Dublin city center rents rose 9% in the first six months of the year to €62.50 per square foot, according to new figures from independent property firm HWBC.

The review of HWBC’s Dublin office for the first half of 2022 said rents had risen despite global uncertainty caused by the war in Ukraine, rising energy costs and the start of a cycle of hikes interest rates to fight inflation.

HWBC said the strong rebound in appetite for new space that began late last year continued into the start of this year, with 945,000 square feet of new space leased during the period. , more than 4.5 times the amount of the same period a year since.

He noted that demand continues to be driven by foreign direct investors, which accounted for four of the top five deals.

Notable first-half deals included Service Now pre-letting 88,000 square feet of 60 Dawson Street under construction and Fiserv taking the entirety of Kennedy Wilson’s 10 Hanover in the South Docks.

But HWBC warned that the risks of recovery remained, with the sharp drop in the share price of companies in the technology sector prompting some to review their space requirements.

He said TikTok has reportedly backed out of plans to rent a 177,000 square foot building on Sir John Rogerson’s Quay and Twitter is considering subletting a floor of its offices on Cumberland Street.

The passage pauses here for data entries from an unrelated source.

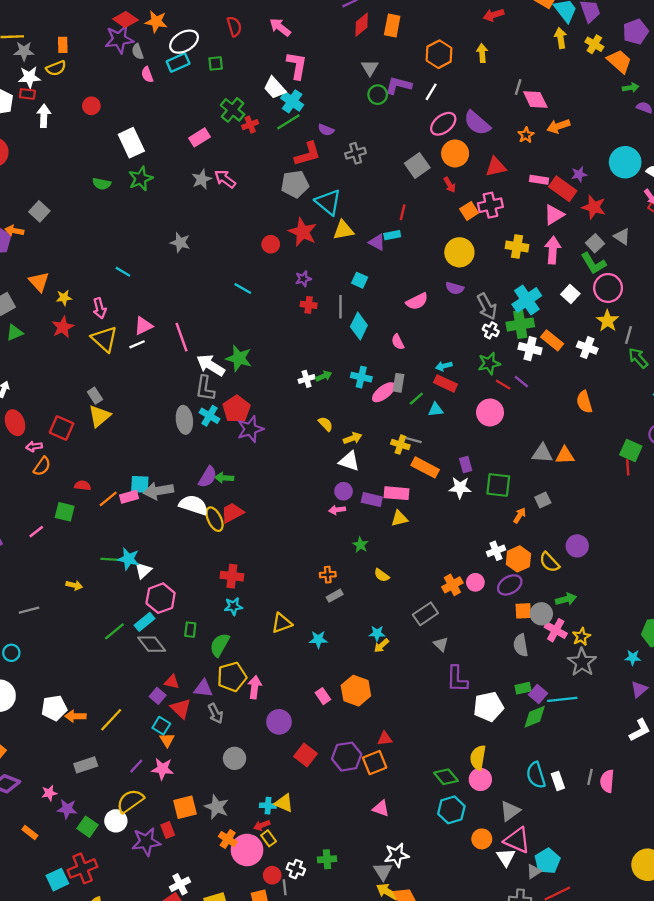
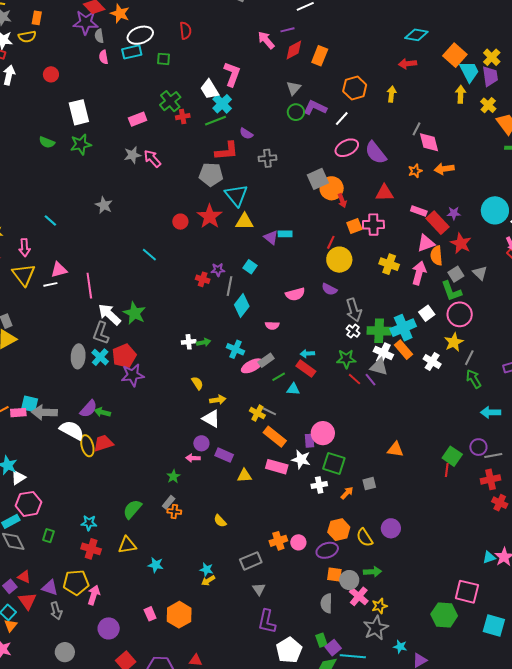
pink arrow: (280, 27) -> (266, 40), moved
orange circle: (455, 153) -> (332, 188), moved
red line: (403, 212) -> (331, 242), moved
purple star: (303, 279) -> (218, 270), moved
cyan cross: (527, 300) -> (403, 328), moved
pink semicircle: (398, 342) -> (272, 325), turned -72
gray rectangle: (399, 383) -> (266, 360), turned 35
orange semicircle: (584, 402) -> (436, 256), moved
pink circle: (490, 412) -> (323, 433), moved
gray triangle: (542, 453) -> (379, 367), moved
pink rectangle: (397, 493) -> (277, 467), moved
green star: (360, 545) -> (173, 476), moved
white cross: (496, 551) -> (319, 485), moved
red cross: (232, 576) -> (91, 549), moved
gray rectangle: (335, 596) -> (169, 502), moved, turned -32
green semicircle: (220, 645) -> (132, 509), moved
cyan star: (633, 658) -> (400, 647), moved
green rectangle: (523, 688) -> (321, 640), turned 72
white pentagon: (488, 707) -> (289, 650), turned -30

HWBC said it expects any decline in demand from big tech companies to be picked up by other sectors, with large mandates currently actively from financial and professional services companies.

Global names such as Citi, EY and Deloitte are all actively reviewing office locations, with more than 600,000 square feet of requirements between them, he added.

Today’s report also indicates that despite strong demand, the overall office vacancy rate in Dublin has increased slightly to 10.6% as occupants become familiar with the new reality of the hybrid working model. .

He added that significant “grey” space continues to come to market as companies adjusting their office spaces to accommodate hybrid working preferences seek to sublet excess space that is excess to needs. .

Trends in the suburbs were also positive, HWBC said, with rents up 5% this year to $34 per square foot.

Sandyford continues to be the most popular location in terms of tenant activity, with Cubic Telecom and NTR taking together 40,000 square feet at The Hive in recent weeks.

Iain Sayer, chief investment officer at HWBC, said the market improvement that began with the easing of pandemic restrictions late last year has continued into the first half of this year.

“Rent levels have increased and there has been a strong increase in occupancy of new space. With strong pipeline demand and healthy levels of reserved space, the second half of 2022 should see similar levels of appetite for the best new urban space,” Mr. Sayer said.

“While some technology companies are reviewing their pace of growth, we expect to see other sectors such as pharmaceuticals, life sciences, professional and financial services become more dominant in terms of activity,” he said. -he adds.